== Segment start ==
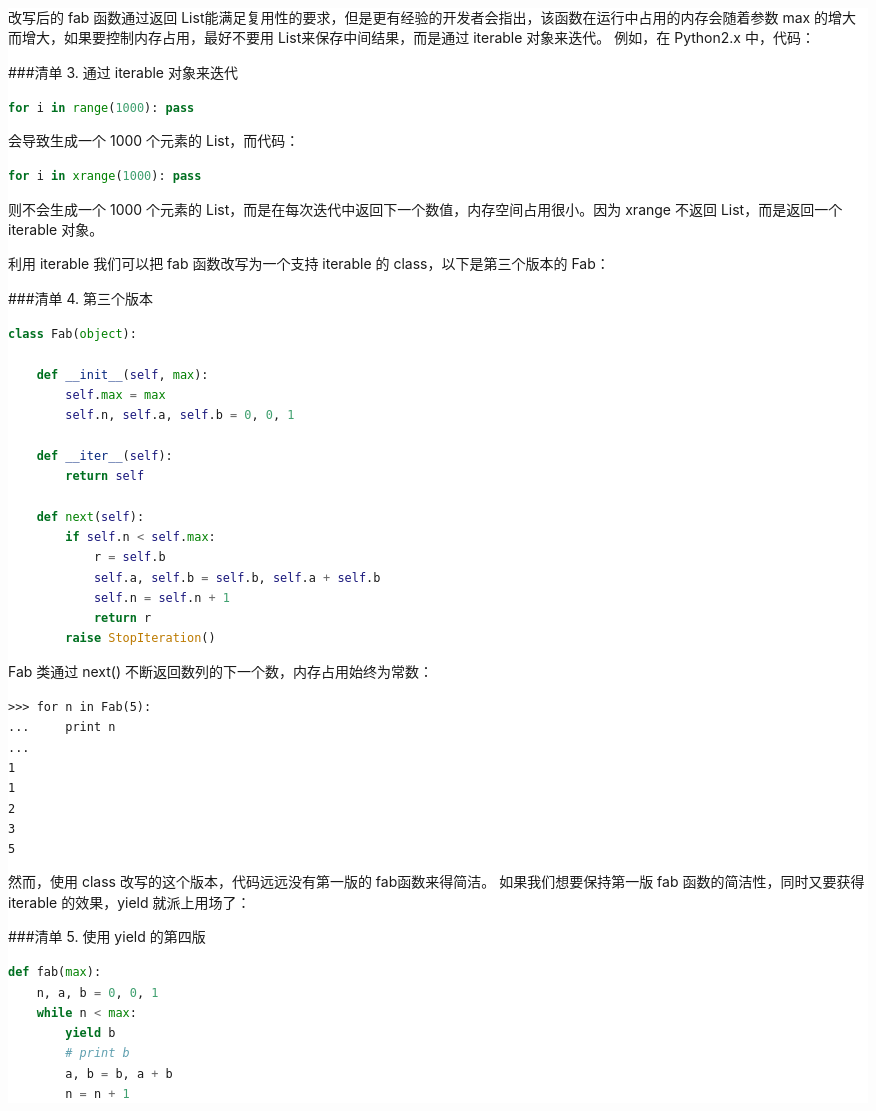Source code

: 改写后的 fab 函数通过返回 List能满足复用性的要求，但是更有经验的开发者会指出，该函数在运行中占用的内存会随着参数 max 的增大而增大，如果要控制内存占用，最好不要用 List来保存中间结果，而是通过 iterable 对象来迭代。
例如，在 Python2.x 中，代码：

###清单 3. 通过 iterable 对象来迭代
```python
for i in range(1000): pass
```
会导致生成一个 1000 个元素的 List，而代码：
```python
for i in xrange(1000): pass
```
则不会生成一个 1000 个元素的 List，而是在每次迭代中返回下一个数值，内存空间占用很小。因为 xrange 不返回 List，而是返回一个 iterable 对象。

利用 iterable 我们可以把 fab 函数改写为一个支持 iterable 的 class，以下是第三个版本的 Fab：

###清单 4. 第三个版本 
```python
class Fab(object): 

    def __init__(self, max): 
        self.max = max 
        self.n, self.a, self.b = 0, 0, 1 

    def __iter__(self): 
        return self 

    def next(self): 
        if self.n < self.max: 
            r = self.b 
            self.a, self.b = self.b, self.a + self.b 
            self.n = self.n + 1 
            return r 
        raise StopIteration()
```
Fab 类通过 next() 不断返回数列的下一个数，内存占用始终为常数：

    >>> for n in Fab(5): 
    ...     print n 
    ... 
    1 
    1 
    2 
    3 
    5
    
然而，使用 class 改写的这个版本，代码远远没有第一版的 fab函数来得简洁。
如果我们想要保持第一版 fab 函数的简洁性，同时又要获得 iterable 的效果，yield 就派上用场了：

###清单 5. 使用 yield 的第四版 
```python
def fab(max): 
    n, a, b = 0, 0, 1 
    while n < max: 
        yield b 
        # print b 
        a, b = b, a + b 
        n = n + 1 
```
== Segment end ==
◆ **WORK ITEM**: Each line of the data that holds "pass" should be reported.

◆ **OUTPUT OF THE EXERCISE**:
for i in range(1000): pass
for i in xrange(1000): pass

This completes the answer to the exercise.